Evidently, this work of the pecuniary magnate bears a great resemblance to the creation of intangible assets under the ordinary competitive system. This is, no doubt, the point of its nearest relation to the current capitalistic enterprise. But, as has already been indicated above, it cannot be said that the magnate's peculiar work is the creation of intangible, or other assets, although there is commonly some recapitalisation involved in his manœuvers, and although his gains commonly come as assets, i.e., in the capitalised form. Nor can it, as has also been indicated above, be said that the wealth which serves him as the means of his peculiar enterprise stands in the relation of assets to this enterprise or to the gains in question, since this wealth already stands in an exhaustive relation as assets to some corporate enterprise in ordinary business and to the corresponding items of interest and dividends. It may, of course, be contended that the present state of things on this higher plane of enterprise is transient and transitional only, and that in the settled condition which may conceivably supervene, the magnate's relation to business at large will be capitalised in some form of intangible assets, after the manner in which the monopoly advantage of an ordinary "trust" is now capitalised. But this is at the best only a surmise, guided by inapplicable generalisations drawn from a past situation in which this higher enterprise has not engrossed the pecuniary initiative and played the ruling part.
FOOTNOTES:
[1] Reprinted by permission from The Quarterly Journal of Economics, Vol. XXIII, Nov., 1908.

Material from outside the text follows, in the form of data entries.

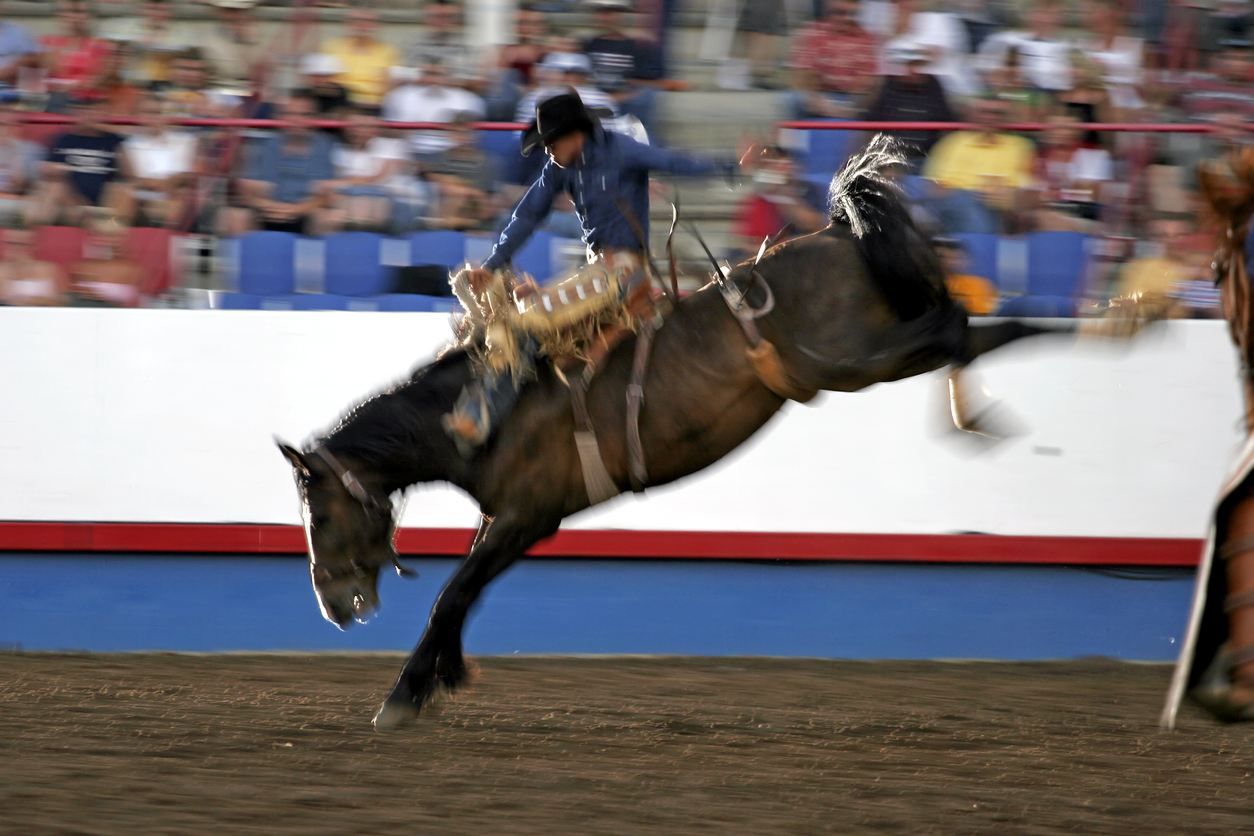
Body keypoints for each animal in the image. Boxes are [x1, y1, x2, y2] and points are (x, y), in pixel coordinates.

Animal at [284, 137, 1148, 731]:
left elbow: (454, 593)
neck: (480, 411)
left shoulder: (527, 513)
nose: (330, 605)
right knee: (980, 331)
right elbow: (462, 594)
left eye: (319, 510)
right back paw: (1102, 336)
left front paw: (404, 696)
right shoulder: (515, 519)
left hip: (858, 361)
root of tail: (838, 232)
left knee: (956, 328)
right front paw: (441, 678)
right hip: (878, 352)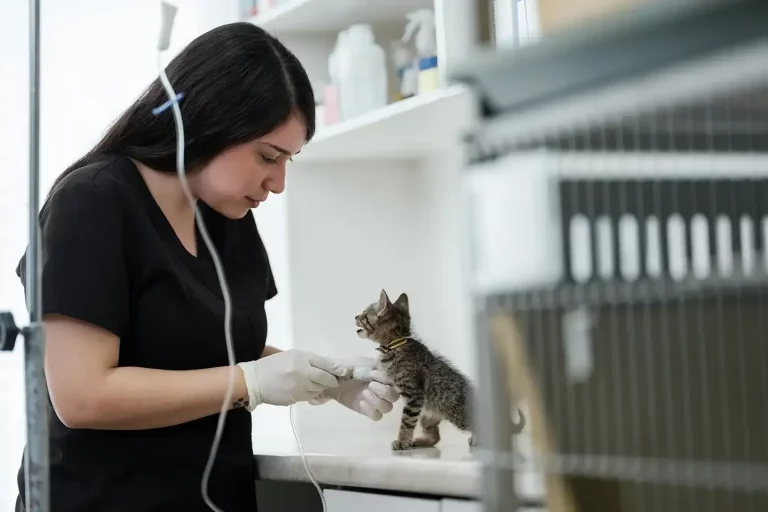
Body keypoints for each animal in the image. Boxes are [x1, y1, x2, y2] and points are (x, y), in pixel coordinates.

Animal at [356, 290, 524, 450]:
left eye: (364, 315)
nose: (355, 316)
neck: (395, 345)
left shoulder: (414, 396)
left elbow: (407, 422)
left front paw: (402, 442)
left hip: (458, 415)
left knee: (481, 426)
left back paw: (479, 439)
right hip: (427, 415)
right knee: (435, 437)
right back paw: (420, 442)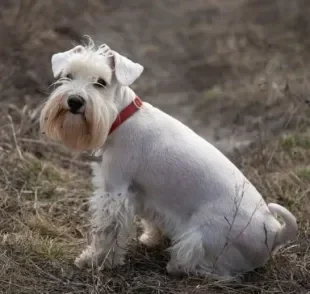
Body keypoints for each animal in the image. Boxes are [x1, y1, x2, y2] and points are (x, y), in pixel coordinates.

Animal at [39, 40, 298, 280]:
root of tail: (276, 232)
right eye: (68, 75)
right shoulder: (143, 194)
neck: (121, 117)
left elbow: (108, 231)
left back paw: (178, 266)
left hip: (206, 240)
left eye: (101, 82)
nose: (75, 101)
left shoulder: (114, 192)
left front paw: (95, 260)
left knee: (215, 270)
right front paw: (151, 237)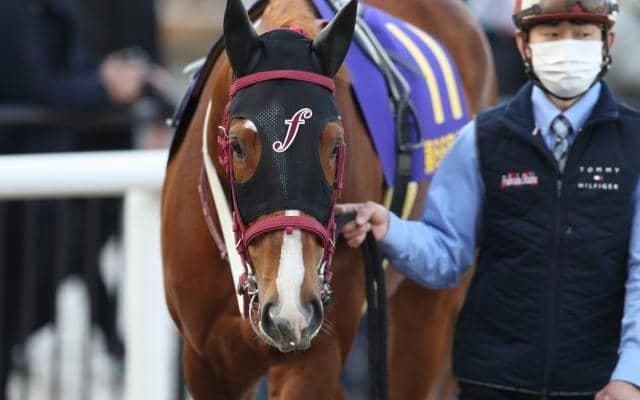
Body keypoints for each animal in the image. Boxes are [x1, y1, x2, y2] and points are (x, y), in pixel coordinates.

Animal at [161, 0, 497, 399]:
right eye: (238, 145)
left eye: (335, 144)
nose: (289, 302)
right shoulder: (207, 362)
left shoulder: (315, 355)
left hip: (430, 307)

[2] See this Journal for August, 1908.
[3] For the connection between prices and prosperity, hard times, unemployment, etc., see The Theory of Business Enterprise, chap. vii (pp. 185-252, especially 196-212).
[4] By "perversion" is here meant such disposition of the industrial forces as entails a net waste or detriment to the community's livelihood.
[5] Should the connection at this point with the main argument of the paper as set forth in the earlier section seem doubtful or obscure, it may be called to mind that these dubious enterprises in dissipation are cases of investment for a profit, and that the "capital goods" engaged are invested wealth yielding an income, but that they yield an income only on the fulfillment of two conditions: (a) the possession and employment of these capital goods enables their holder to turn to account the common stock of technological proficiency, in those bearings in which it may be of use in his enterprise; and (b) the limited amount of wealth available for the purpose enables their holder to "engross" the usufruct of such a fraction of the common stock of technological proficiency, in the degree determined by this limitation of the amount available. In so far, these enterprises are like any other industrial enterprise; but beyond this they have the peculiarity that they do not, or need not, even ostensibly, turn the current knowledge and use of ways and means to "productive" account for the community at large, but simply take their stand on the (institutionally sacred) "accomplished fact" of invested wealth. They have less of the fog of apology about them than the common run of business enterprise.
[6] This statement may not seem clear without indicating in a more concrete manner some terms in which to measure the relative differential advantage and disadvantage which so emerge in such a case of prerogative or privilege. Where, as in the earlier, non-pecuniary phases of culture, no price test is applicable, the statement in the text may be taken to mean that the differential disadvantage at the cost of which the differential benefit in question is gained is greater than the beneficiary would be willing to undergo in order to procure this benefit.
[7] A doubt has been offered as to the applicability of this characterization to such intangible assets as a patent right and other items of the same class. The doubt seems to arise from a misapprehension of the analysis and of its intention. It should be remarked that there is no intention to condemn or disapprove any of the items here spoken of as intangible assets. The patent right may be justifiable or it may not: there is no call to discuss that question here. Other intangible assets are in the same case in this respect.
Further, as to the character of a patent right considered as an asset. The invention or innovation covered by the patent right is a contribution to the common stock of technological proficiency. It may be (immediately) serviceable to the community at large, or it may not;—e.g., a cash register, a bank-check punch, a streetcar fare register; a burglar-proof safe, and the like are of no immediate service to the community at large, but serve only a pecuniary use to their users. But, whether the innovation is useful or not, the patent right, as an asset, has no (immediate) usefulness at large, since its essence is the restriction of the usufruct of the innovation to the patentee. Immediately and directly the patent right must be considered a detriment to the community at large, since its purport is to prevent the community from making use of the patented innovation, whatever may be its ulterior beneficial effects or its ethical justification.